President Trump must secure a new deal that eliminates NAFTA’s incentives to outsource American jobs and levels the playing field by adding strong labor and environmental provisions with swift and certain enforcement to raise wages for all workers. Otherwise, companies will continue to move U.S. jobs to Mexico, pay workers poverty wages and dump toxins, then import the products back here to sell.
The stakes are high for working families in Oregon.
Oregon has lost 12,000 of its manufacturing jobs since NAFTA and other similar trade deals went into effect.
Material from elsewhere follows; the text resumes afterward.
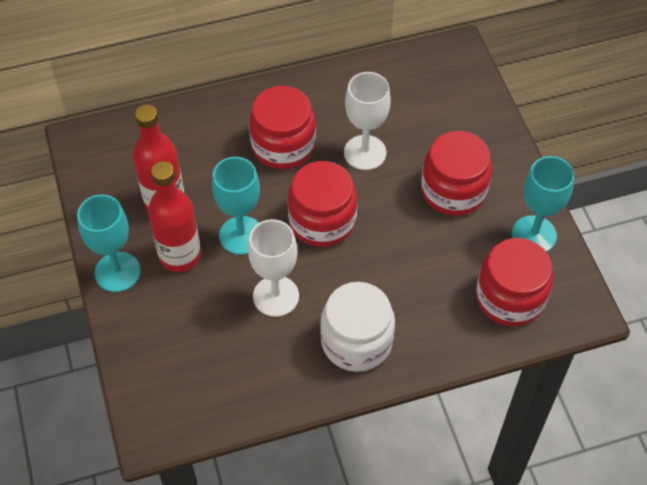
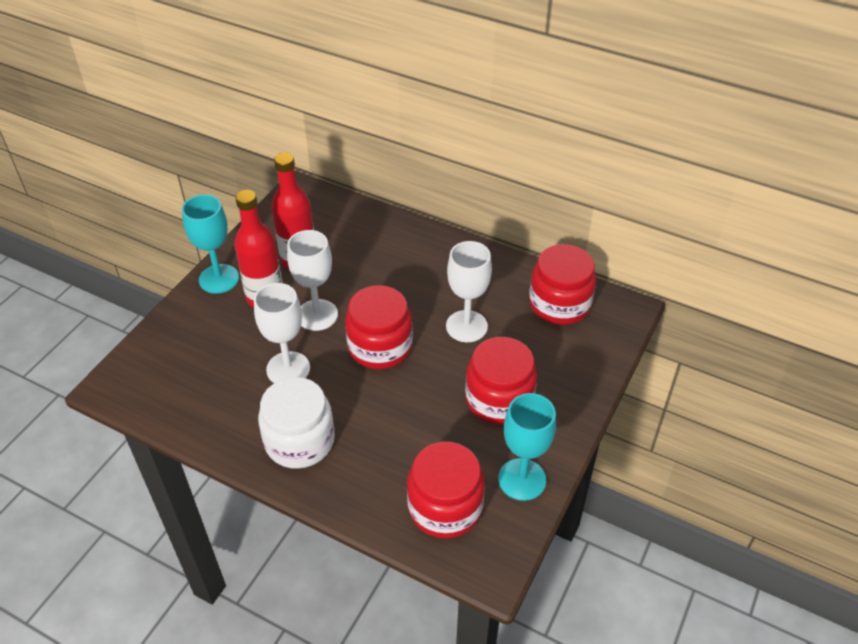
camera: 45 degrees right, 10 degrees down
(241, 235) = (317, 315): turquoise goblet -> white goblet
(283, 145) = (417, 281): red jar -> red jar (559, 304)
More than 68,000 specific Oregon jobs have been certified under just one narrow government program as lost to outsourcing or imports under NAFTA. These numbers represent a significant undercount of the actual jobs lost, given the program only covers certain types of jobs.
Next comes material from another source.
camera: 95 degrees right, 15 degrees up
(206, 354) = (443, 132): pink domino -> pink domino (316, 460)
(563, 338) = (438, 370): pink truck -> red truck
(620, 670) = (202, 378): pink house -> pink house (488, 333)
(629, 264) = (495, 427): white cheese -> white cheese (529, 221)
Overall, more than 930,000 American jobs already have been certified by the U.S. government as lost due to NAFTA. Every week NAFTA helps corporations outsource more middle class jobs to Canada and Mexico, including recently at GE, Carrier, and Nabisco.
According to the Department of Labor, manufacturing workers who lose jobs to trade and find reemployment are typically forced to take pay cuts. Two of every five rehired in 2016 were paid less in their new jobs. One in four lost greater than 20 percent of their income. That means a $7,700 pay cut for the median wage manufacturing worker earning $38,000.
This is the opposite of what NAFTA boosters promised 23 years ago when the deal was debated by Congress. They promised that NAFTA would improve the U.S. trade balance with Mexico and Canada, and create 200,000 new jobs in each of NAFTA’s first five years. Instead we’ve lost almost one million jobs as a small surplus with Mexico and small deficit with Canada became a massive $176 billion NAFTA goods trade deficit in 2016. The rate of our service sector exports even slowed.
Meanwhile, corporations have collected more than $392 million in taxpayer money using NAFTA’s “investor-state” tribunals, where corporations can sue governments before panels of three private lawyers to demand unlimited sums of taxpayer funds over our environmental and health laws that they claim violate the corporations’ NAFTA rights.
A good NAFTA replacement must ensure imported food, goods and services meet U.S. consumer and environmental standards and eliminate NAFTA’s existing terms that drive up the price of lifesaving medicines by giving pharmaceutical companies extended monopolies to avoid generic competition.
Oregon can clearly benefit from trade with NAFTA countries. But a tweak to NAFTA won’t cut it. We want a NAFTA replacement we can support, meaning one that raises wages and creates good jobs for people in Oregon and across the nation.
Bob Tackett is the executive secretary treasurer of the Northwest Oregon Labor Council and a 43-year member of United Steelworkers Local 330.